Answer
$$\sin\theta+\cos\theta=\frac{\sin\theta}{1-\cot\theta}+\frac{\cos\theta}{1-\tan\theta}$$
The expression has been proved to be an identity by simplifying the right side.
Work Step by Step
$$\sin\theta+\cos\theta=\frac{\sin\theta}{1-\cot\theta}+\frac{\cos\theta}{1-\tan\theta}$$
The right side looks more complex, so we would deal with it first.
$$A=\frac{\sin\theta}{1-\cot\theta}+\frac{\cos\theta}{1-\tan\theta}$$
We would transform $\cot\theta$ and $\tan\theta$:
$$\cot\theta=\frac{\cos\theta}{\sin\theta}\hspace{2cm}\tan\theta=\frac{\sin\theta}{\cos\theta}$$
Therefore, $A$ would be $$A=\frac{\sin\theta}{1-\frac{\cos\theta}{\sin\theta}}+\frac{\cos\theta}{1-\frac{\sin\theta}{\cos\theta}}$$
$$A=\frac{\sin\theta}{\frac{\sin\theta-\cos\theta}{\sin\theta}}+\frac{\cos\theta}{\frac{\cos\theta-\sin\theta}{\cos\theta}}$$
$$A=\frac{\sin^2\theta}{\sin\theta-\cos\theta}+\frac{\cos^2\theta}{\cos\theta-\sin\theta}$$
$$A=\frac{\sin^2\theta}{\sin\theta-\cos\theta}-\frac{\cos^2\theta}{\sin\theta-\cos\theta}$$ (we change the sign of the numerator since the sign of the denominator has changed)

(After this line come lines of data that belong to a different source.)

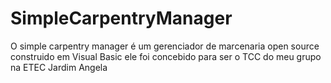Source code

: # SimpleCarpentryManager

O simple carpentry manager é um gerenciador de marcenaria open source construido em Visual Basic
ele foi concebido para ser o TCC do meu grupo na ETEC Jardim Angela
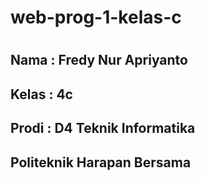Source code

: # web-prog-1-kelas-c

#
## Nama    : Fredy Nur Apriyanto
## Kelas   : 4c 
## Prodi   : D4 Teknik Informatika
## Politeknik Harapan Bersama
#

$$A=\frac{\sin^2\theta-\cos^2\theta}{\sin\theta-\cos\theta}$$
$$A=\frac{(\sin\theta-\cos\theta)(\sin\theta+\cos\theta)}{\sin\theta-\cos\theta}$$ (for $a^2-b^2=(a-b)(a+b)$)
$$A=\sin\theta+\cos\theta$$
The left side is therefore equal with the right side. The expression has been proved to be an identity.